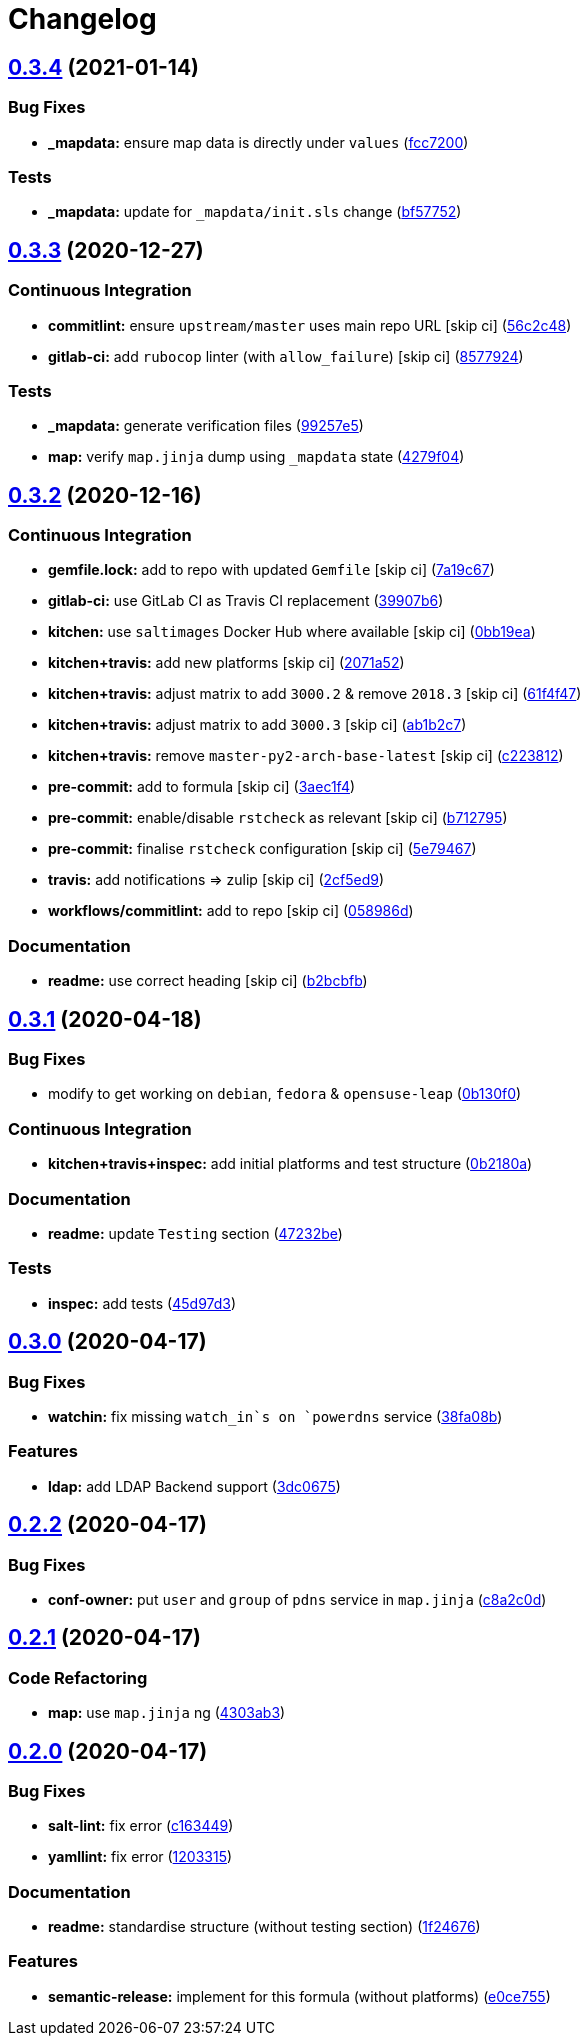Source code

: = Changelog

:sectnums!:

== link:++https://github.com/saltstack-formulas/powerdns-formula/compare/v0.3.3...v0.3.4++[0.3.4^] (2021-01-14)

=== Bug Fixes

* *_mapdata:* ensure map data is directly under `values`
(https://github.com/saltstack-formulas/powerdns-formula/commit/fcc7200d21524f8e334256b8855bdc5aef258601[fcc7200^])

=== Tests

* *_mapdata:* update for `_mapdata/init.sls` change
(https://github.com/saltstack-formulas/powerdns-formula/commit/bf577521aec4b48058a2c7901fd8081de7e21711[bf57752^])

== link:++https://github.com/saltstack-formulas/powerdns-formula/compare/v0.3.2...v0.3.3++[0.3.3^] (2020-12-27)

=== Continuous Integration

* *commitlint:* ensure `upstream/master` uses main repo URL [skip ci]
(https://github.com/saltstack-formulas/powerdns-formula/commit/56c2c485e5b0d221f39ec62539f876fba16ffa47[56c2c48^])
* *gitlab-ci:* add `rubocop` linter (with `allow_failure`) [skip ci]
(https://github.com/saltstack-formulas/powerdns-formula/commit/8577924fff419acf9d8410c8fd3f581a2b0fceef[8577924^])

=== Tests

* *_mapdata:* generate verification files
(https://github.com/saltstack-formulas/powerdns-formula/commit/99257e551c122986e616fae6161461c4e0e056f1[99257e5^])
* *map:* verify `map.jinja` dump using `_mapdata` state
(https://github.com/saltstack-formulas/powerdns-formula/commit/4279f0498d1449087bc41d0b2d64d70ff8fa657d[4279f04^])

== link:++https://github.com/saltstack-formulas/powerdns-formula/compare/v0.3.1...v0.3.2++[0.3.2^] (2020-12-16)

=== Continuous Integration

* *gemfile.lock:* add to repo with updated `Gemfile` [skip ci]
(https://github.com/saltstack-formulas/powerdns-formula/commit/7a19c6771b7fa445a4fae663bb31e6476d00684e[7a19c67^])
* *gitlab-ci:* use GitLab CI as Travis CI replacement
(https://github.com/saltstack-formulas/powerdns-formula/commit/39907b66634e0a6ca8d08b8660086df3e74b9c9b[39907b6^])
* *kitchen:* use `saltimages` Docker Hub where available [skip ci]
(https://github.com/saltstack-formulas/powerdns-formula/commit/0bb19ea640db71afc96eed7afdd5899192303faf[0bb19ea^])
* *kitchen+travis:* add new platforms [skip ci]
(https://github.com/saltstack-formulas/powerdns-formula/commit/2071a523aef48437b4bb2defea96264f439d70b5[2071a52^])
* *kitchen+travis:* adjust matrix to add `3000.2` & remove `2018.3`
 [skip ci]
(https://github.com/saltstack-formulas/powerdns-formula/commit/61f4f47e9d548bfba5d3a584bb499d04f5008214[61f4f47^])
* *kitchen+travis:* adjust matrix to add `3000.3` [skip ci]
(https://github.com/saltstack-formulas/powerdns-formula/commit/ab1b2c78ed320922460b6a153bd8ac353f2f1f1d[ab1b2c7^])
* *kitchen+travis:* remove `master-py2-arch-base-latest` [skip ci]
(https://github.com/saltstack-formulas/powerdns-formula/commit/c223812b9a1ff23f430c986520041b553fd182cc[c223812^])
* *pre-commit:* add to formula [skip ci]
(https://github.com/saltstack-formulas/powerdns-formula/commit/3aec1f44abd6a562d78c16ee3cf5809b3244fa1d[3aec1f4^])
* *pre-commit:* enable/disable `rstcheck` as relevant [skip ci]
(https://github.com/saltstack-formulas/powerdns-formula/commit/b712795181c7f9ff38e3ddc1608e10e2d3960823[b712795^])
* *pre-commit:* finalise `rstcheck` configuration [skip ci]
(https://github.com/saltstack-formulas/powerdns-formula/commit/5e79467db0ed3f36f4a8c605f4703a9fe46c9da5[5e79467^])
* *travis:* add notifications => zulip [skip ci]
(https://github.com/saltstack-formulas/powerdns-formula/commit/2cf5ed91d1927ebb884592bdcf5ae108b02edbfb[2cf5ed9^])
* *workflows/commitlint:* add to repo [skip ci]
(https://github.com/saltstack-formulas/powerdns-formula/commit/058986d9dfd3ab37fd46fb88529ccfc2ee0652ce[058986d^])

=== Documentation

* *readme:* use correct heading [skip ci]
(https://github.com/saltstack-formulas/powerdns-formula/commit/b2bcbfb44c4b0eb0b95a863b8984f69604c78a79[b2bcbfb^])

== link:++https://github.com/saltstack-formulas/powerdns-formula/compare/v0.3.0...v0.3.1++[0.3.1^] (2020-04-18)

=== Bug Fixes

* modify to get working on `debian`, `fedora` & `opensuse-leap`
(https://github.com/saltstack-formulas/powerdns-formula/commit/0b130f0deb8bffcbaccd3d5b8959a0d026d5cc38[0b130f0^])

=== Continuous Integration

* *kitchen+travis+inspec:* add initial platforms and test structure
(https://github.com/saltstack-formulas/powerdns-formula/commit/0b2180a183d0f2326e6811a1dadac93f394adfb2[0b2180a^])

=== Documentation

* *readme:* update `Testing` section
(https://github.com/saltstack-formulas/powerdns-formula/commit/47232be82a3b7ebfb00872435ca76a2d4bd460a5[47232be^])

=== Tests

* *inspec:* add tests
(https://github.com/saltstack-formulas/powerdns-formula/commit/45d97d329247aa2e5b86ac7988cd94bbac2dc495[45d97d3^])

== link:++https://github.com/saltstack-formulas/powerdns-formula/compare/v0.2.2...v0.3.0++[0.3.0^] (2020-04-17)

=== Bug Fixes

* *watchin:* fix missing `watch_in`s on `powerdns` service
(https://github.com/saltstack-formulas/powerdns-formula/commit/38fa08b2fb71fb6e16234af3387a5dce90aa787d[38fa08b^])

=== Features

* *ldap:* add LDAP Backend support
(https://github.com/saltstack-formulas/powerdns-formula/commit/3dc06757bde1ae15898b370381abf4030c93ddb0[3dc0675^])

== link:++https://github.com/saltstack-formulas/powerdns-formula/compare/v0.2.1...v0.2.2++[0.2.2^] (2020-04-17)

=== Bug Fixes

* *conf-owner:* put `user` and `group` of `pdns` service in `map.jinja`
(https://github.com/saltstack-formulas/powerdns-formula/commit/c8a2c0d1219342e0d92bab3732db0b4b6222b607[c8a2c0d^])

== link:++https://github.com/saltstack-formulas/powerdns-formula/compare/v0.2.0...v0.2.1++[0.2.1^] (2020-04-17)

=== Code Refactoring

* *map:* use `map.jinja` ng
(https://github.com/saltstack-formulas/powerdns-formula/commit/4303ab30f9bd0fca521dd0d476cc5ac6150fcd71[4303ab3^])

== link:++https://github.com/saltstack-formulas/powerdns-formula/compare/v0.1.0...v0.2.0++[0.2.0^] (2020-04-17)

=== Bug Fixes

* *salt-lint:* fix error
(https://github.com/saltstack-formulas/powerdns-formula/commit/c1634497f5f9de86824a4db60474e5bea43429c2[c163449^])
* *yamllint:* fix error
(https://github.com/saltstack-formulas/powerdns-formula/commit/12033155a82105e022bf06f34cdd4688a61abdd3[1203315^])

=== Documentation

* *readme:* standardise structure (without testing section)
(https://github.com/saltstack-formulas/powerdns-formula/commit/1f2467627ced5f414cbadbad9c279d74d38772b6[1f24676^])

=== Features

* *semantic-release:* implement for this formula (without platforms)
(https://github.com/saltstack-formulas/powerdns-formula/commit/e0ce7550aa98b11470746a36e508658ff7ceec2b[e0ce755^])
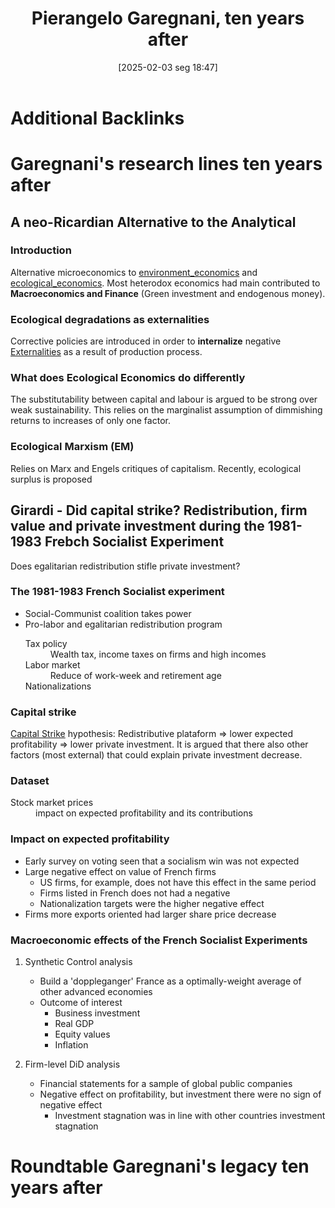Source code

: #+title:      Pierangelo Garegnani, ten years after
#+date:       [2025-02-03 seg 18:47]
#+filetags:   :conferences:sraffian:
#+identifier: 20250203T184729
#+OPTIONS: num:nil ^:{} toc:nil

* Additional Backlinks

* Garegnani's research lines ten years after

** A neo-Ricardian Alternative to the Analytical

*** Introduction

Alternative microeconomics to [[denote:20250202T122123][environment_economics]] and [[denote:20250202T122013][ecological_economics]].
Most heterodox economics had main contributed to *Macroeconomics and Finance* (Green investment and endogenous money).

*** Ecological degradations as externalities

Corrective policies are introduced in order to *internalize* negative [[denote:20250202T114051][Externalities]] as a result of production process.

*** What does Ecological Economics do differently

The substitutability between capital and labour is argued to be strong over weak sustainability.
This relies on the marginalist assumption of dimmishing returns to increases of only one factor.

*** Ecological Marxism (EM)

Relies on Marx and Engels critiques of capitalism.
Recently, ecological surplus is proposed

** Girardi - Did capital strike? Redistribution, firm value and private investment during the 1981-1983 Frebch Socialist Experiment


Does egalitarian redistribution stifle private investment?

*** The 1981-1983 French Socialist experiment

- Social-Communist coalition takes power
- Pro-labor and egalitarian redistribution program
  - Tax policy :: Wealth tax, income taxes on firms and high incomes
  - Labor market :: Reduce of work-week and retirement age
  - Nationalizations ::

*** Capital strike

[[denote:20250202T115448][Capital Strike]] hypothesis: Redistributive plataform $\Rightarrow$ lower expected profitability $\Rightarrow$ lower private investment.
It is argued that there also other factors (most external) that could explain private investment decrease.

*** Dataset


- Stock market prices :: impact on expected profitability and its contributions

*** Impact on expected profitability

- Early survey on voting seen that a socialism win was not expected
- Large negative effect on value of French firms
  - US firms, for example, does not have this effect in the same period
  - Firms listed in French does not had a negative
  - Nationalization targets were the higher negative effect
- Firms more exports oriented had larger share price decrease

*** Macroeconomic effects of the French Socialist Experiments


**** Synthetic Control analysis

- Build a 'doppleganger' France as a optimally-weight average of other advanced economies
- Outcome of interest
  - Business investment
  - Real GDP
  - Equity values
  - Inflation

**** Firm-level DiD analysis


- Financial statements for a sample of global public companies
- Negative effect on profitability, but investment there were no sign of negative effect
  - Investment stagnation was in line with other countries investment stagnation





* Roundtable Garegnani's legacy ten years after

◆ Exercise instructions
Your answer must be a single number: how many lines of the records contain the word "negative".

◆ Result for this exercise
5